Lisboa poderá voltar a ter crescimento da população

A cidade de Lisboa deve inverter nos próximos anos a tendência de perder população, que dura há 40 anos, afirmou o geógrafo Jorge Malheiros, após uma análise dos dados preliminares dos Censos 2011.

A diminuição da população residente na capital começou na década de 70 e nunca mais parou, mas os últimos números dos Censos revelam que "Lisboa reduziu muito o ritmo de perda", afirmou o investigador.
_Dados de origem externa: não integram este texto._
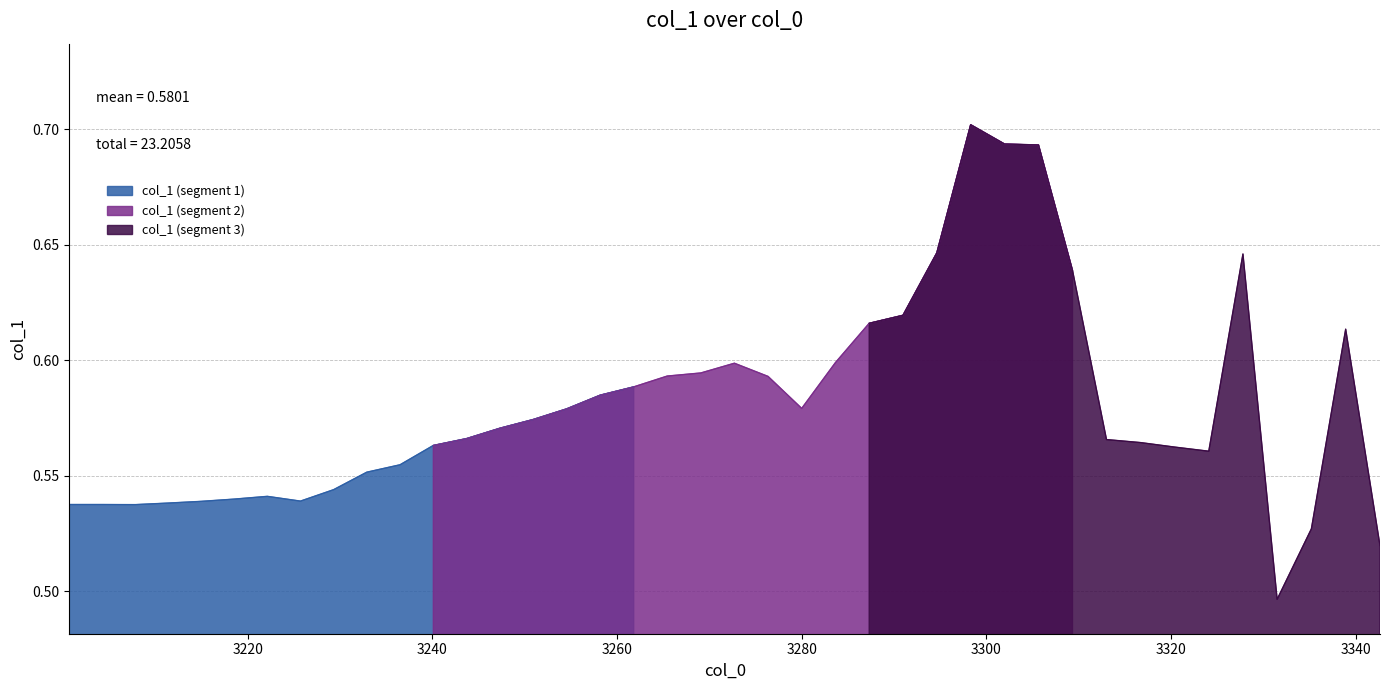

What is the average value?

0.6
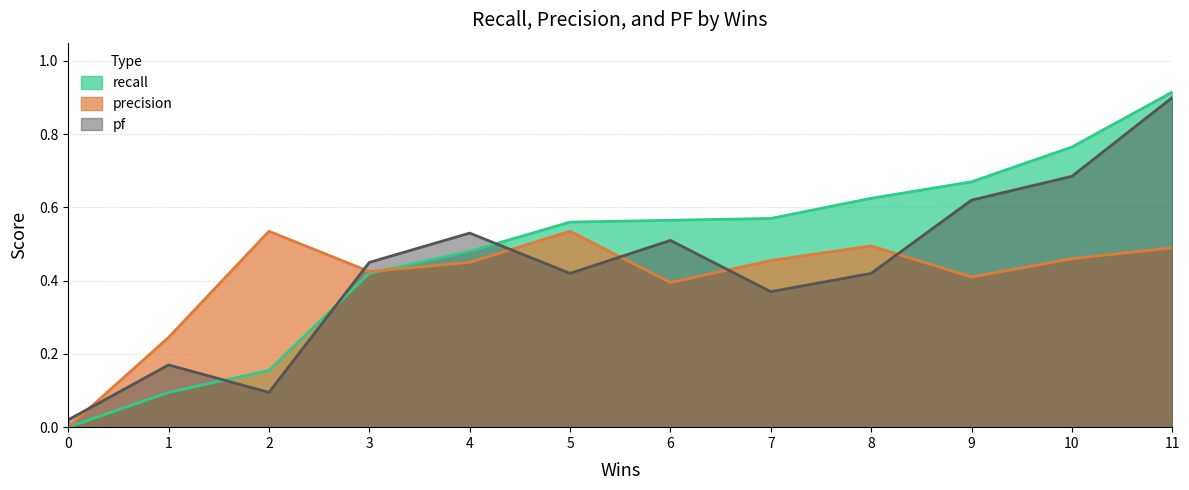

Which has a higher value, 8 or 4?

8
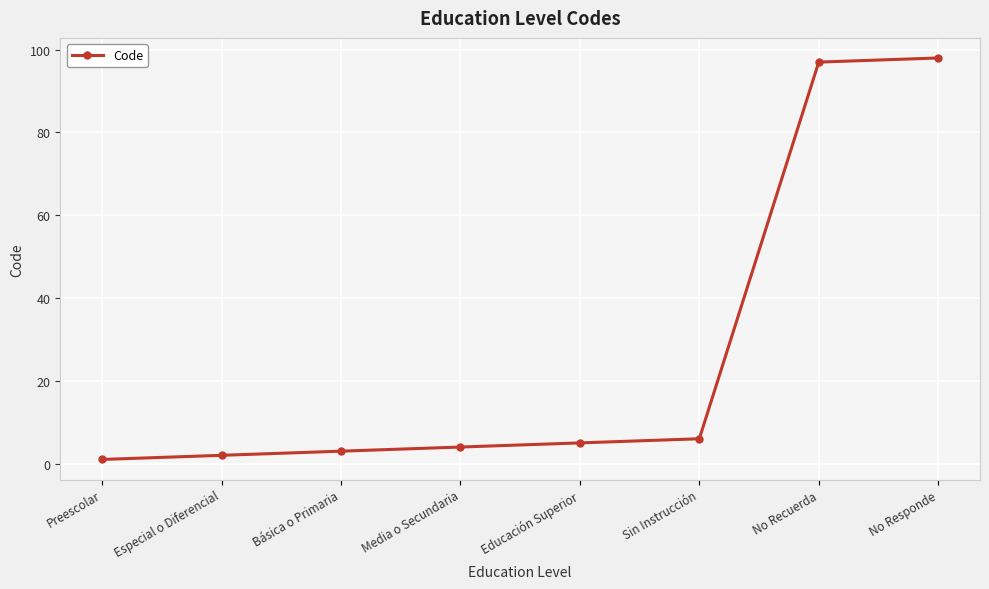

What is the maximum value shown in the chart?

98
"Entre 1991-2001, a cidade perdeu 100 mil habitantes enquanto nesta última década perdeu apenas 15 mil", explicou à Lusa Jorge Malheiros, à margem do encontro que hoje reuniu no Instituto Nacional de Estatística (INE) especialistas ligados à investigação científica em demografia.

Segundo o docente universitário e investigador do Instituto de Geografia, "em 1981, Lisboa tinha cerca de 800 mil habitantes e atualmente tem 550 mil".
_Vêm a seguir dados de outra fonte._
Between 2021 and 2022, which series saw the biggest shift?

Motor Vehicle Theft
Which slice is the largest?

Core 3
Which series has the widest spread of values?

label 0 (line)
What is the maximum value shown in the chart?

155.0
Os dados preliminares indiciam uma "tendência para a inversão, ou pelo menos atenuação, do declínio demográfico da população na cidade de Lisboa".

Nos últimos dez anos, a população da Área Metropolitana de Lisboa (AML) cresceu três vezes mais que a média nacional.
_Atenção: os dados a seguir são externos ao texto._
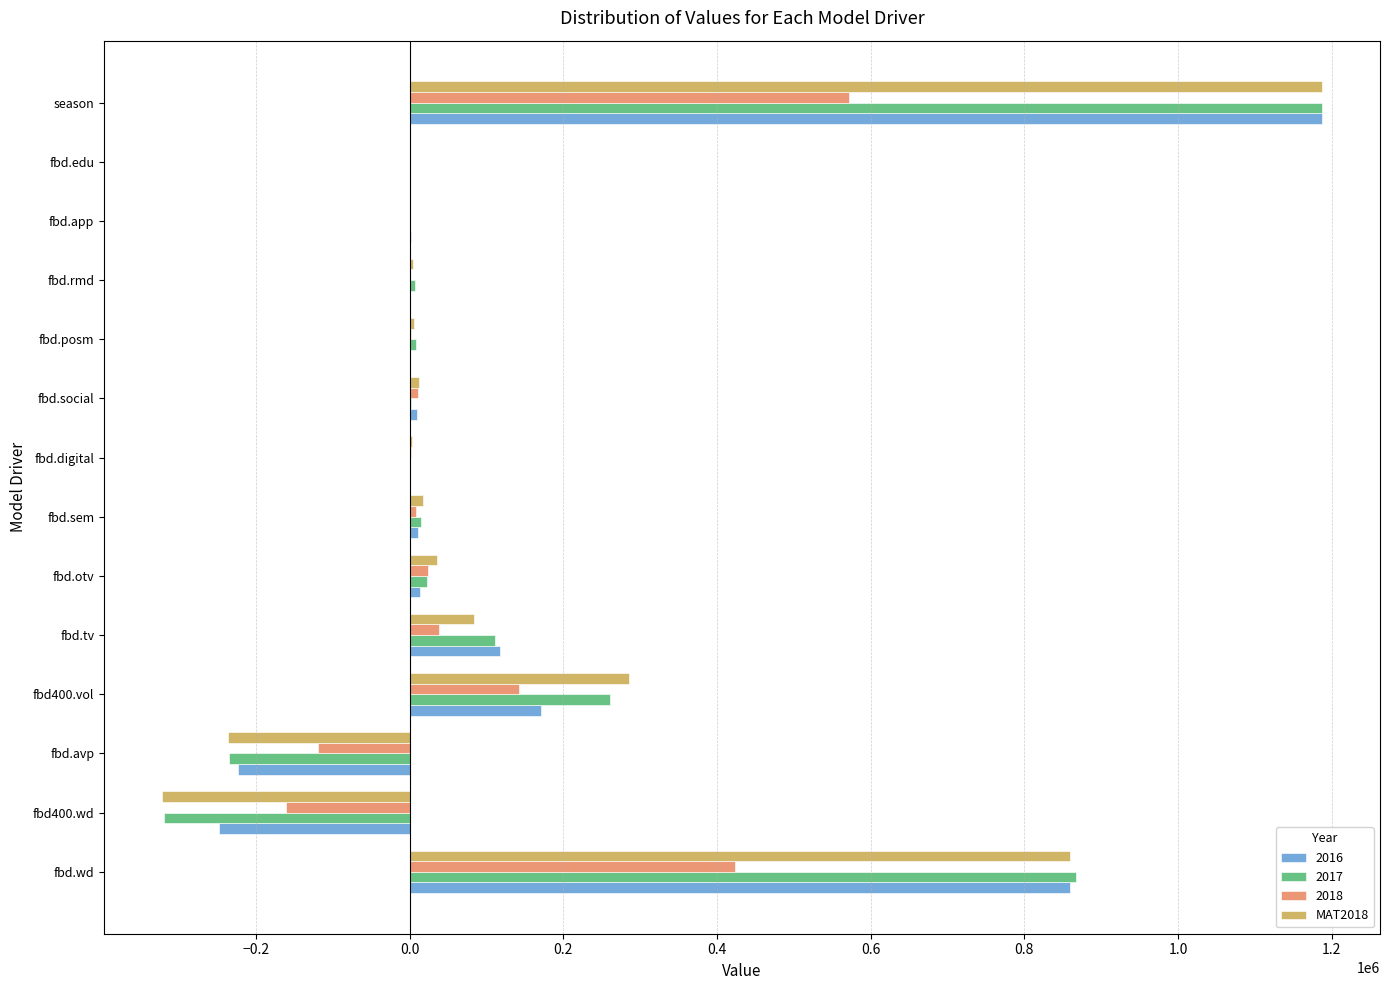

What is the total value across all series at fbd.wd?

3010636.8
A migração continua a ser a grande responsável pelo saldo positivo: "Em todo o país, o crescimento da população deve-se 91 por cento ao saldo migratório e 9 por cento ao saldo natural", explicou por seu turno Fernando Casimiro, coordenador do Gabinete dos Censos do INE.

Quase 27 por cento da população nacional vive na AML, ou seja, "vivem quase 2,8 milhões de pessoas enquanto na Área Metropolitana do Porto são 1,6 milhões", afirmou Jorge Malheiros.

Na AML, os maiores crescimentos registaram-se nos municípios periféricos - Sesimbra e Mafra - enquanto na AMP o maior crescimento registou-se a norte da cidade do Porto.

Os dados preliminares dos Censos mostram ainda que a dimensão média das famílias está a diminuir, o que pode indiciar um envelhecimento da população.

No entanto, as áreas metropolitanas de Lisboa e do Porto têm comportamentos "muito distantes": no norte o ritmo de crescimento é inferior à média nacional enquanto na AML o crescimento "acelerou".

A terceira região com maior crescimento é a Península de Setúbal, onde também se verificou "uma atenuação do ritmo de crescimento", sublinhou Jorge Malheiros.

A desertificação do Alentejo foi outro dos temas debatidos no encontro: "O que é que aconteceu a Évora, Beja e até a Faro, que eram tão importantes e acabaram por perder essa importância?", questionou a presidente da Associação Portuguesa de Demografia, Maria Filomena Mendes, referindo-se à baixa taxa de crescimento migratório.

No total, a população residente em Portugal aumentou 1,9 por cento e as principais discrepâncias localizam-se a sul: o Alentejo perdeu 2,3 por cento e o Algarve ganhou 14 por cento.

Já a análise dos dados das regiões autónomas dos Açores e Madeira coube à investigadora Gilberta Rocha que salientou "o crescimento positivo nas duas regiões".

No caso dos Açores, a investigadora destacou o regresso dos imigrantes açorianos aos seus "locais de nascimento", uma situação que provocou o aumento total de pessoas com mais de 55 anos.